" Anyong," desisku tanpa sadar.
" Ya. Aku pulang ke Kampung dan menantangmu," jawabnya sambil menatap laut.
" Menantangku? Apa maksudmu? tanyaku dengan nada keheranan.
" Aku menantang kelaki-lakianmu untuk melamarku. Aku sudah pisah dengan suamiku," ungkapnya.
" Siap," ujarku dengan nada gembira sembari memeluknya dengan hangat. Setidaknya pelukan itu kembali menghangatkan jiwaku yang sempat kering kerontang. dan kami terburu-buru melepaskan pelukan disaat beberapa nelayan hadir di pinggir pantai. Mareka tersenyum melihat kami.

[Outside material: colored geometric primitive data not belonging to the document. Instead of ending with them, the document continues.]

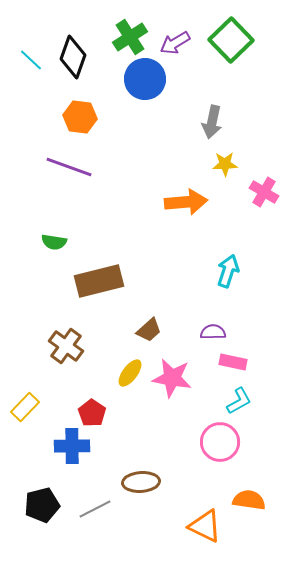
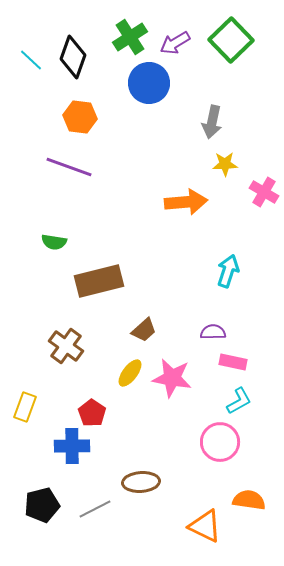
blue circle: moved 4 px right, 4 px down
brown trapezoid: moved 5 px left
yellow rectangle: rotated 24 degrees counterclockwise
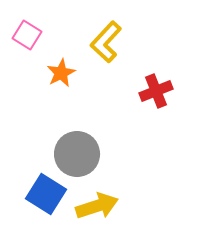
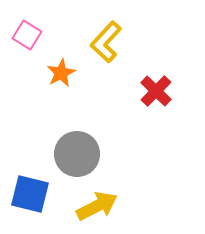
red cross: rotated 24 degrees counterclockwise
blue square: moved 16 px left; rotated 18 degrees counterclockwise
yellow arrow: rotated 9 degrees counterclockwise
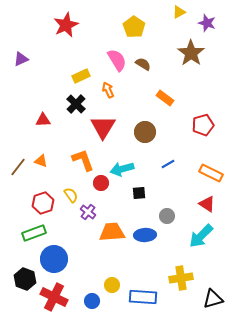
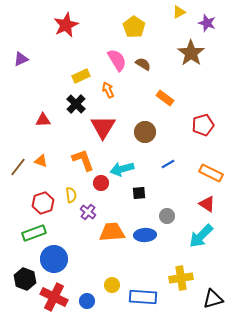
yellow semicircle at (71, 195): rotated 28 degrees clockwise
blue circle at (92, 301): moved 5 px left
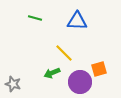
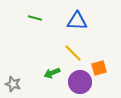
yellow line: moved 9 px right
orange square: moved 1 px up
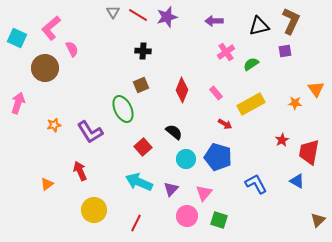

" CLBK nih ye," ujar salah seorang dari mareka yang disambut tawa kecil rekannya yang lain. Aku dan Anyong hanya tersenyum malu.
Bersama senja yang mulai gelap, aku menuntun Anyong pulang ke rumahnya dan bersiap untuk menjawab tantangannya. Sepanajang perjalanan, tangan Anyong terus melingkar dipinggangku. Sementara burung camar terus terbang dilangit yang makin gelap. seolah-olah mareka ikut mnghantar kami menuju rumah. Ya, rumah kami yang baru yang benama perkawinan. Dan aku akan menyandang status sebagi suami. jabatan yang amat ku kangeni dan kudambakan sebagai lelaki. Dan aku bukan bujang lapuk.